» **EXERCISE**: Leave the pictures out. Return the rest of the listing below exactly.

══ STORED DATA ══

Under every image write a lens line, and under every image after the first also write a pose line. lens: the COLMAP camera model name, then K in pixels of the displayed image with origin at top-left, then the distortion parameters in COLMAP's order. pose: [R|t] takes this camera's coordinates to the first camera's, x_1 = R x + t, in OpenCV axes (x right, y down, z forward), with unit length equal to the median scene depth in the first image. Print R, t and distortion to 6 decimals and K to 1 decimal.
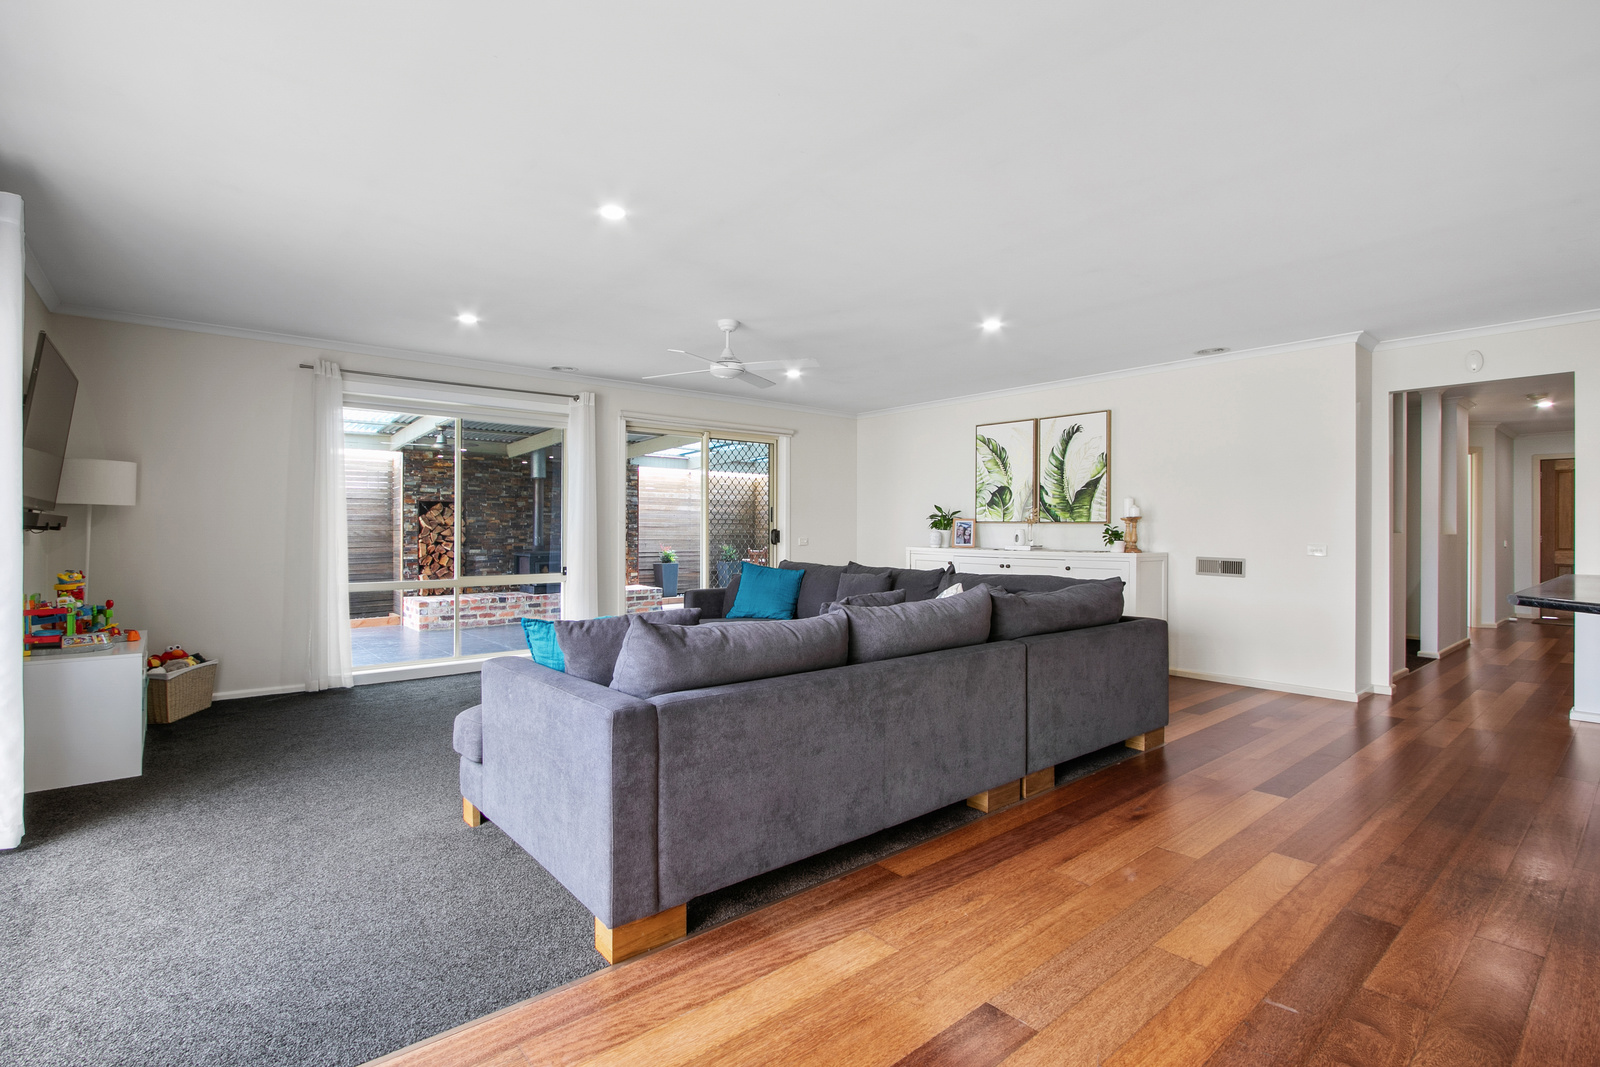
lens RADIAL K [[730.2, 0, 795.8], [0, 730.2, 531.8], [0, 0, 1]] dist [-0.003710, -0.000385]
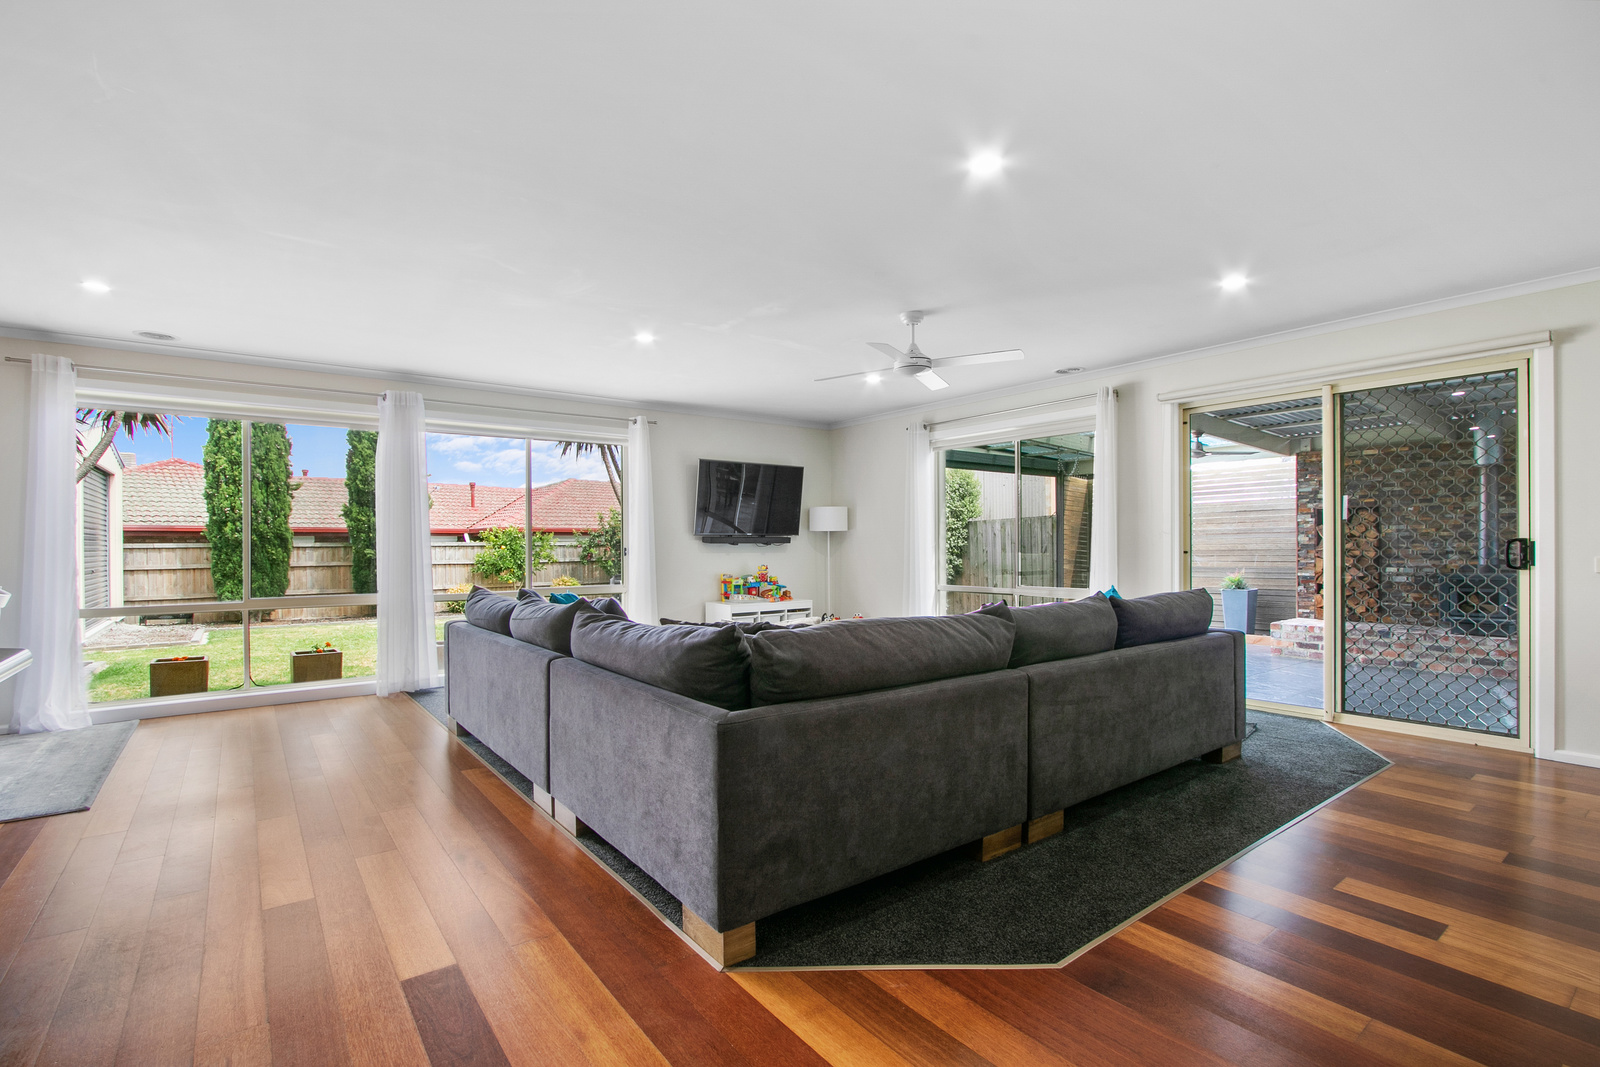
lens RADIAL K [[730.2, 0, 797.5], [0, 730.2, 542.4], [0, 0, 1]] dist [-0.003710, -0.000385]
pose [[-0.047363, -0.003799, -0.998871, 0.386050], [0.001667, 0.999991, -0.003882, -0.000213], [0.998876, -0.001849, -0.047356, 0.431033]]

═══

» **RESPONSE TO THE EXERCISE**:
Under every image write a lens line, and under every image after the first also write a pose line. lens: the COLMAP camera model name, then K in pixels of the displayed image with origin at top-left, then the distortion parameters in COLMAP's order. pose: [R|t] takes this camera's coordinates to the first camera's, x_1 = R x + t, in OpenCV axes (x right, y down, z forward), with unit length equal to the median scene depth in the first image. Print R, t and distortion to 6 decimals and K to 1 decimal.
lens RADIAL K [[730.2, 0, 795.8], [0, 730.2, 531.8], [0, 0, 1]] dist [-0.003710, -0.000385]
lens RADIAL K [[730.2, 0, 797.5], [0, 730.2, 542.4], [0, 0, 1]] dist [-0.003710, -0.000385]
pose [[-0.047363, -0.003799, -0.998871, 0.386050], [0.001667, 0.999991, -0.003882, -0.000213], [0.998876, -0.001849, -0.047356, 0.431033]]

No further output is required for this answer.